拾って元に戻してくれたが、以前にも一度同じことがあり、どうやら案内状スタンドの構造に問題があるらしい。
調べてみると、丸めて入れてあるハガキ大の案内状を取り出す際、全部がまとまって出てきてしまうようだ。要するに入れてある缶が小さすぎるということ。今日はその問題を解決すべく、いろいろ案を練った。
缶を大きくするか、丸い缶ではなく、いっそ角型の入れ物に変えるかである。ハガキより一回り大きい状差しのような入れ物を自作しようかと思ったが、そうなると歌っている途中に聴き手がコインを入れる場所がない。底が浅めで、ある程度口の大きい入れ物が必須だった。
現状の珈琲缶より一回り大きいキムチの入れ物があったが、円筒形はどうしても丸めて入れざるをえず、抵抗がある。案内状を細長くすることも検討したが、文章の収まりが悪くなる。
断面が正方形の日本酒の紙パックを切り落として使おうとも思ったが、強度が不安で、案内状を斜めにしないと入らない。
帯に短しタスキに長しで困り果て、何か見つかるかもしれないと、もう一度家中を調べた。すると、道具箱の奥に使っていない鰹節の空き缶を発見する。角型でハガキよりも一回り幅広い。軽くてかさばらず、しかも丈夫。絶好だ。

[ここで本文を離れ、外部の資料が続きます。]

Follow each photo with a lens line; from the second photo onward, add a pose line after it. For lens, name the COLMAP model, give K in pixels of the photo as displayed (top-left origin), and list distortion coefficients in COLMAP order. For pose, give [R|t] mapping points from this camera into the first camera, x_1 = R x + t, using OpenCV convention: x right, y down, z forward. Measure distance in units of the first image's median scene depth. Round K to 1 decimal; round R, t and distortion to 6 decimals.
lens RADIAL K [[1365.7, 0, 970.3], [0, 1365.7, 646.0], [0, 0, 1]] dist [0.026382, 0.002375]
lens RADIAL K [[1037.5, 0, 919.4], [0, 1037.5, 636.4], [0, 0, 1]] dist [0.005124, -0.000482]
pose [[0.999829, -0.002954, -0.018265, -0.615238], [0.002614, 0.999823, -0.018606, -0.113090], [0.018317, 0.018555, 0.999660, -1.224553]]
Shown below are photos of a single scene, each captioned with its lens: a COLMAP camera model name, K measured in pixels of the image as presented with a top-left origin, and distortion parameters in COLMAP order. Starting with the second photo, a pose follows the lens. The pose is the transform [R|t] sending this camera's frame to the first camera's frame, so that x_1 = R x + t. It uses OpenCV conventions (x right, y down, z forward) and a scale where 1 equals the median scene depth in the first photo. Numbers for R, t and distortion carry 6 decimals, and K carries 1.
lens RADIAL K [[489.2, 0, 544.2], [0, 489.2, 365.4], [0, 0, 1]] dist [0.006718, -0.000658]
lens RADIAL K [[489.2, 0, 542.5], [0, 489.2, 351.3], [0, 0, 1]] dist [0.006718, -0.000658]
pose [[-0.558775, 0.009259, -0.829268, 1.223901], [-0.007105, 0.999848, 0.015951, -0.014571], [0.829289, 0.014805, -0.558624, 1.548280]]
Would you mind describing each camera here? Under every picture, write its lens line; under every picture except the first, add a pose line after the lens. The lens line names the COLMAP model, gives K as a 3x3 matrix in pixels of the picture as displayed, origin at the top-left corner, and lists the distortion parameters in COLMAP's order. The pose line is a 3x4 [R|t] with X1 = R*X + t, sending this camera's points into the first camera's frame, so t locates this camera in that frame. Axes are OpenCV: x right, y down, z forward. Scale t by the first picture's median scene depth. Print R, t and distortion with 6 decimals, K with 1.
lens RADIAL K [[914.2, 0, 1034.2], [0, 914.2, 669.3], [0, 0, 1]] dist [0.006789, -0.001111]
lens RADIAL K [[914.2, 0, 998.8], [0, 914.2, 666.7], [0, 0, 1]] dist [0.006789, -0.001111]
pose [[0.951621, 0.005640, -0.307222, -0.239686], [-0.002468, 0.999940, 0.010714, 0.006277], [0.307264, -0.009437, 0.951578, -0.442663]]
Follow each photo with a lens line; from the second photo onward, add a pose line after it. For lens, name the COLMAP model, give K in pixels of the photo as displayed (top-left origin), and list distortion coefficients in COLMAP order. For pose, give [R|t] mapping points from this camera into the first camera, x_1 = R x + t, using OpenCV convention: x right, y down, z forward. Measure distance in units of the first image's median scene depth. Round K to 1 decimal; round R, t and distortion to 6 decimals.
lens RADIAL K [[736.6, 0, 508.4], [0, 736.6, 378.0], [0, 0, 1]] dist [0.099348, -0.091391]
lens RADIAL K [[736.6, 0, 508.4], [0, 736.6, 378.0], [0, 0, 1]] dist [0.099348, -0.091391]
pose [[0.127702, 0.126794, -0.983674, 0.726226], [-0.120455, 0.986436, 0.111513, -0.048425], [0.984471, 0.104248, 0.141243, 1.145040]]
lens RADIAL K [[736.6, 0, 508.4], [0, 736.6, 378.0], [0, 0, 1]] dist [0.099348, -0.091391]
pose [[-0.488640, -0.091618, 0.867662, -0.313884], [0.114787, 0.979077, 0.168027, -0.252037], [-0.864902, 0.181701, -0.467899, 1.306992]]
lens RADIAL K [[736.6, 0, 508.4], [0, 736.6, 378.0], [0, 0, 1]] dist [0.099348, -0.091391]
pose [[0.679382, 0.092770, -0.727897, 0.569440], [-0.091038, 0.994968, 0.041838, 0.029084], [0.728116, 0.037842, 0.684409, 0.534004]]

珈琲缶と同じ要領で内部に薄い木材をはめ込み、中心部に裏から三脚用の1/4インチネジをハンマーで叩きこむ。ガイド板も大きめの角型対応に作り直し、うまい具合に収まった。
内部にはめた木材は一部を切り落とし、段差をつけて案内状のストッパーの役目をさせている。手前に置いた500円玉2個はお釣り用。歌う前から缶の中に用意しておき、歌っている途中でも自由にお釣りを持って行ってもらおうというのだ。
まるで道路沿いにある無人の野菜販売所のようだが、こんなことになるとは夢にも思ってなかった。ライブの最後ではなく、なぜ途中に、しかもよりによって歌の途中で売れるのか、さっぱり分からない。
それでも売れること自体はとても有り難く、そして嬉しい。とりあえず理由はどうでもよく、対応策だけを考えることにしよう。